Gonzalez-Navarro Paula, Celik Basak, Moghadamfalahi Mohammad, Akcakaya Murat, Fried-Oken Melanie, Erdoğmuş Deniz
Cognitive Systems Laboratory, Northeastern University, Boston, MA, United States.
CAMBI (Consortium for Accessible Multimodal Brain-Body Interfaces), Portland, OR, United States.
Front Hum Neurosci. 2022 Jan 25;15:788258. doi: 10.3389/fnhum.2021.788258. eCollection 2021.

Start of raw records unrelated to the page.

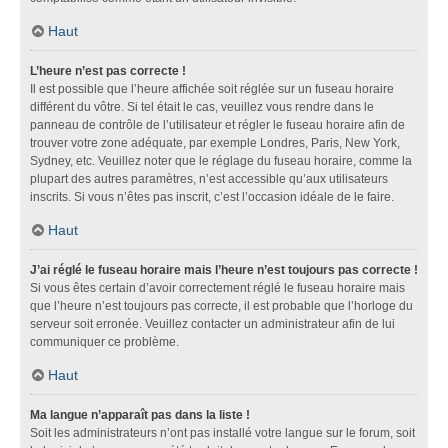
Haut
L’heure n’est pas correcte !
Il est possible que l’heure affichée soit réglée sur un fuseau horaire
différent du vôtre. Si tel était le cas, veuillez vous rendre dans le
panneau de contrôle de l’utilisateur et régler le fuseau horaire afin de
trouver votre zone adéquate, par exemple Londres, Paris, New York,
Sydney, etc. Veuillez noter que le réglage du fuseau horaire, comme la
plupart des autres paramètres, n’est accessible qu’aux utilisateurs
inscrits. Si vous n’êtes pas inscrit, c’est l’occasion idéale de le faire.
Haut
J’ai réglé le fuseau horaire mais l’heure n’est toujours pas correcte !
Si vous êtes certain d’avoir correctement réglé le fuseau horaire mais
que l’heure n’est toujours pas correcte, il est probable que l’horloge du
serveur soit erronée. Veuillez contacter un administrateur afin de lui
communiquer ce problème.
Haut
Ma langue n’apparaît pas dans la liste !
Soit les administrateurs n’ont pas installé votre langue sur le forum, soit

Error related potentials (ErrP), which are elicited in the EEG in response to a perceived error, have been used for error correction and adaption in the event related potential (ERP)-based brain computer interfaces designed for typing. In these typing interfaces, ERP evidence is collected in response to a sequence of stimuli presented usually in the visual form and the intended user stimulus is probabilistically inferred (stimulus with highest probability) and presented to the user as the decision. If the inferred stimulus is incorrect, ErrP is expected to be elicited in the EEG. Early approaches to use ErrP in the design of typing interfaces attempt to make hard decisions on the perceived error such that the perceived error is corrected and either the sequence of stimuli are repeated to obtain further ERP evidence, or without further repetition the stimulus with the second highest probability is presented to the user as the decision of the system. Moreover, none of the existing approaches use a language model to increase the performance of typing. In this work, unlike the existing approaches, we study the potential benefits of fusing feedback related potentials (FRP), a form of ErrP, with ERP and context information (language model, LM) in a Bayesian fashion to detect the user intent. We present experimental results based on data from 12 healthy participants using RSVP Keyboard™ to complete a copy-phrase-task. Three paradigms are compared: [P1] uses only ERP/LM Bayesian fusion; [P2] each RSVP sequence is appended with the top candidate in the alphabet according to posterior after ERP evidence fusion; corresponding FRP is then incorporated; and [P3] the top candidate is shown as a prospect to generate FRP evidence only if its posterior exceeds a threshold. Analyses indicate that ERP/LM/FRP evidence fusion during decision making yields significant speed-accuracy benefits for the user.
错误相关电位(ErrP)是在脑电图中因感知到错误而引发的,已被用于基于事件相关电位(ERP)的打字脑机接口中的错误纠正和适应。在这些打字接口中,通常以视觉形式呈现一系列刺激来收集ERP证据,并概率性地推断(概率最高的刺激)预期的用户刺激,并将其作为决策呈现给用户。如果推断的刺激不正确,预计脑电图中会引发ErrP。早期在打字接口设计中使用ErrP的方法试图对感知到的错误做出硬性决策,以便纠正感知到的错误,要么重复刺激序列以获得更多ERP证据,要么不进行进一步重复就将概率第二高的刺激作为系统决策呈现给用户。此外,现有的方法都没有使用语言模型来提高打字性能。在这项工作中,与现有方法不同,我们研究了以贝叶斯方式将反馈相关电位(FRP,ErrP的一种形式)与ERP和上下文信息(语言模型,LM)融合以检测用户意图的潜在好处。我们展示了基于12名健康参与者使用RSVP Keyboard™完成复制短语任务的数据的实验结果。比较了三种范式:[P1]仅使用ERP/LM贝叶斯融合;[P2]根据ERP证据融合后的后验概率,在每个RSVP序列后附加字母表中的顶级候选词;然后纳入相应的FRP;[P3]仅当顶级候选词的后验概率超过阈值时,才将其作为预期选项显示以生成FRP证据。分析表明,决策过程中的ERP/LM/FRP证据融合为用户带来了显著的速度-准确性优势。